Derived and transformed variables
Users rarely collect data in the final form for analysis and interpretation. They almost always have a set of transformations or derivations they want to make on the raw data before submitting it for analysis. In addition they may occasionally transform data to make it conform better to assumptions of a statistical analysis.
Transformations generally involve only one variable - convert form one scale (gms/plot) to another (kh/ha) or from a count to a log count. Derivations, on the other hand, may involve several input variables such as the derivation of grain yield at 15% moisture in t/ha which involves knowing the grain yield per plot, the moisture content (sometimes per plot) and the harvested plot size.
Another complication is that not infrequently the derivation my involve summarizing data from one sampling scale to another for example from single plant peasures (5 per plot) to and average plant measure for the plot, or from four disease measures at different times to the area under the disease progress curve over those four times.

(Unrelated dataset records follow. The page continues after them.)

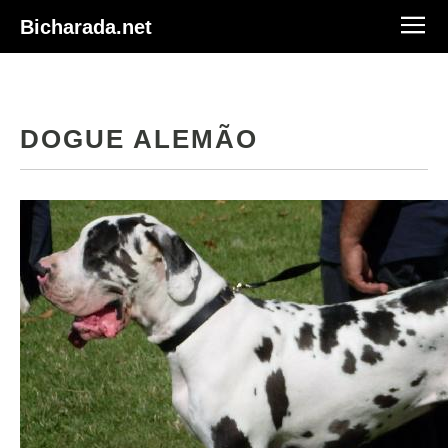
Bicharada.net
DOGUE ALEMÃO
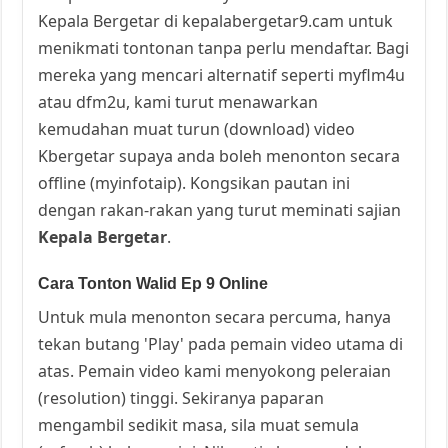
Kepala Bergetar di kepalabergetar9.cam untuk
menikmati tontonan tanpa perlu mendaftar. Bagi
mereka yang mencari alternatif seperti myflm4u
atau dfm2u, kami turut menawarkan
kemudahan muat turun (download) video
Kbergetar supaya anda boleh menonton secara
offline (myinfotaip). Kongsikan pautan ini
dengan rakan-rakan yang turut meminati sajian
Kepala Bergetar
.
Cara Tonton Walid Ep 9 Online
Untuk mula menonton secara percuma, hanya
tekan butang 'Play' pada pemain video utama di
atas. Pemain video kami menyokong peleraian
(resolution) tinggi. Sekiranya paparan
mengambil sedikit masa, sila muat semula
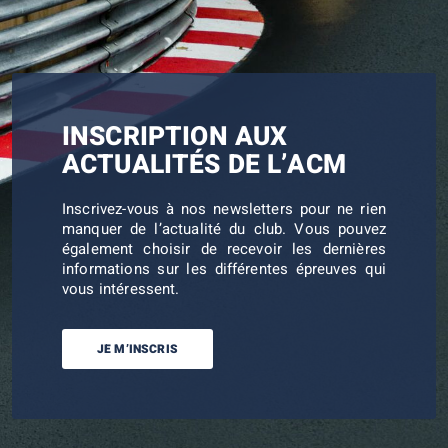
INSCRIPTION AUX
ACTUALITÉS DE L’ACM
Inscrivez-vous à nos newsletters pour ne rien
manquer de l’actualité du club. Vous pouvez
également choisir de recevoir les dernières
informations sur les différentes épreuves qui
vous intéressent.
JE M’INSCRIS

The current work-around for this problem in the IBWS is to develop a fieldbook with all the variables in it - both raw and derived, to collect the data into the fieldbook (or via a hand-held into the database and then exported to the excel fieldbook) and then to perform the derivations in the excel file and load these into the database. For summaries over sampling scales the user can either put columns for each sample unit in the raw variates (with different methods) so that they appear in parallel in the fieldbook and then use excel to average or summarize the columns into a summary variable so that both the raw and summary variables are loaded and stored in the database or the user can manually create another sheet in the excel workbook to contain the values on the sub-samples and then user excel features to aggregate these up to the final variates on the Observation sheet. In this case the sample values would not be stored in the database.

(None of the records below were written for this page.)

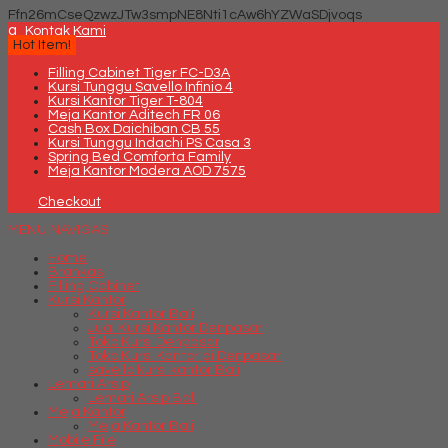
Ffn26mCseQzwzJTw3smpNE8Nti1cAw6hYZWaSDjvoqs
q
Kontak Kami
Hot Item!
Filling Cabinet Tiger FC-D3A
Kursi Tunggu Savello Infinio 4
Kursi Kantor Tiger T-804
Meja Kantor Aditech FR 06
Cash Box Daichiban CB 55
Kursi Tunggu Indachi PS Casa 3
Spring Bed Comforta Family
Meja Kantor Modera AOD 7575
Checkout
MENU NAVIGASI
Home
Brankas
Filling Cabinet
Kursi Kantor
Kursi Kantor Bali
Jual Kursi Kantor Denpasar
Toko Kursi Denpasar
Toko Kursi Kantor di Denpasar
savello kursi kantor Bali
Lemari Arsip
Lemari Arsip Bali
Meja Kantor
Meja Kantor Bali
Mobile File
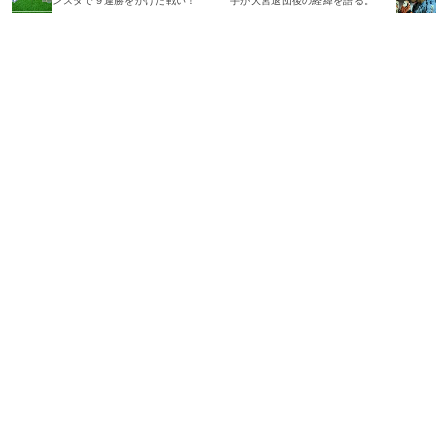
ンスタで９連勝をかけた戦い！
手が大宮退団後の経緯を語る。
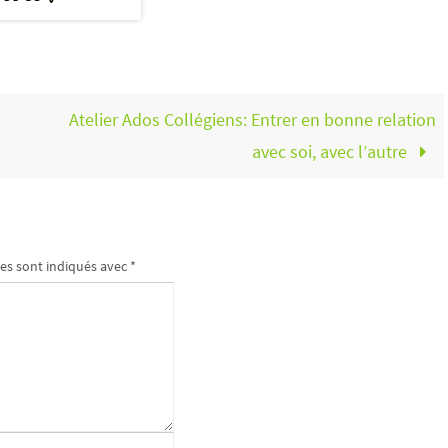
Atelier Ados Collégiens: Entrer en bonne relation
avec soi, avec l’autre
es sont indiqués avec
*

Possible options for an integrated solution
It would be possible for users (working with data managers) to specify the formula for the derivation or transformation in the description of the method applied to the derived variate. The formula would be an arithmetic expression involving the standard variable names of the input variables.
Suppose the following standard variables are used in the study:
PLOTSIZE - Plot Size Harvested, m**2
GRMOIST - Grain moisture, %
GYLDP - Grain yield, kg/plot
Then the method associated with the variable: GRNYLD - grain yield adjusted to 15% moisture, t/ha would be:
Yield Adjustment with description (GYLDP*10/ PLOTSIZE)*(100- GRMOIST)/85
Now at some point (when the raw data has been entered) this formula needs to be applied to derive the values of the new variable. There are some interesting complications. Firstly not all variables need be in the same dataset. In the example above PLOTSIZE is a variate that might be a CONSTANT and therefore attach to the STUDY or to the TRIAL INSTANCE dataset. GRMOIST may be a CONSTANT or a VARIATE with values on each plot, and GYLDP is a variate of the PLOT dataset.

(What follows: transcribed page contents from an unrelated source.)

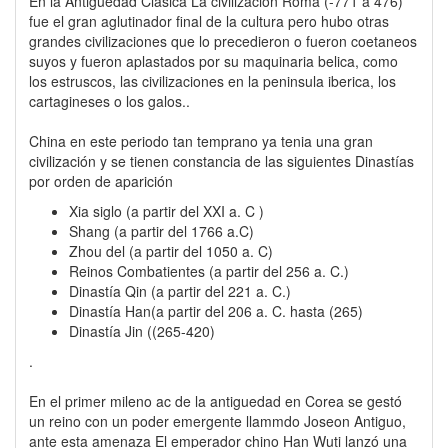
En la Antiguedad Clasica La civilización Roma (-771 a 476)
fue el gran aglutinador final de la cultura pero hubo otras
grandes civilizaciones que lo precedieron o fueron coetaneos
suyos y fueron aplastados por su maquinaria belica, como
los estruscos, las civilizaciones en la peninsula iberica, los
cartagineses o los galos..
China en este periodo tan temprano ya tenia una gran
civilización y se tienen constancia de las siguientes Dinastías
por orden de aparición
Xia siglo (a partir del XXI a. C )
Shang (a partir del 1766 a.C)
Zhou del (a partir del 1050 a. C)
Reinos Combatientes (a partir del 256 a. C.)
Dinastía Qin (a partir del 221 a. C.)
Dinastía Han(a partir del 206 a. C. hasta (265)
Dinastía Jin ((265-420)
.
En el primer mileno ac de la antiguedad en Corea se gestó
un reino con un poder emergente llammdo Joseon Antiguo,
ante esta amenaza El emperador chino Han Wuti lanzó una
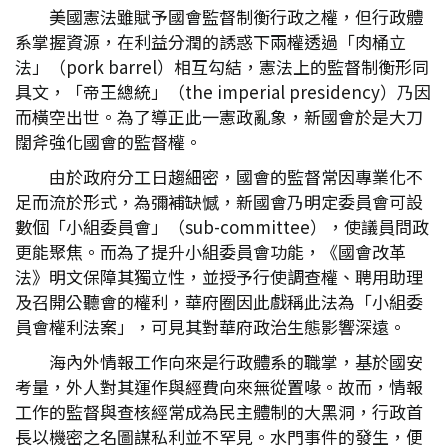
美國憲法雖賦予國會監督制衡行政之權，但行政體
系掌握資源，在利益分潤的誘惑下兩權透過「肉桶立
法」（pork barrel）相互勾結，憲法上的監督制衡形同
具文，「帝王總統」（the imperial presidency）乃因
而橫空出世。為了導正此一憲政亂象，新國會於是大刀
闊斧強化國會的監督權。
由於政府分工日趨細密，國會的監督常因專業化不
足而流於形式，為彌補缺憾，新國會乃明定委員會可設
數個「小組委員會」（sub-committee），使議員問政
更能聚焦。而為了提升小組委員會功能，《國會改革
法》明文保障其獨立性，並授予行使調查權、聘用助理
及召開公聽會的權利，華府圈因此戲稱此法為「小組委
員會權利法案」，可見其對華府政治生態影響深遠。
海內外情報工作向來是行政體系的職掌，基於國安
考量，外人對其運作與經費向來無從置喙。故而，情報
工作的監督與查核經常成為民主體制的大黑洞，行政首
長以機密之名圖謀私利並不罕見。水門事件的發生，便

If the computation is to be done by the workbench, then the workbench needs to have a formula parser which understands mathematical formulae and can identify the input variate and the operations. Then it needs to find the variables in the study and make the appropriate cast of values to the level of the derived variate (in other words if the derived variate, GRNYLD, is at the PLOT level then the input variates need to be cast to the PLOT level). It may be possible to find an off-the-shelf formula parser in Java and this would save a lot of pain.
On the other hand, statistical packages like Genstat and R already have advanced formula parsers and the alternative would be to get BV to do the computations and pass the results back to the database - or just do the computations and analyse the results. However to do this the workbench would have to parse the formula and translate the standard variable names into local study names since these are the names that BV will know. This is an easier parsing job and could be made even easier by using a convention in the formulae which identifies the variable names (like enclosing them in curly brackets).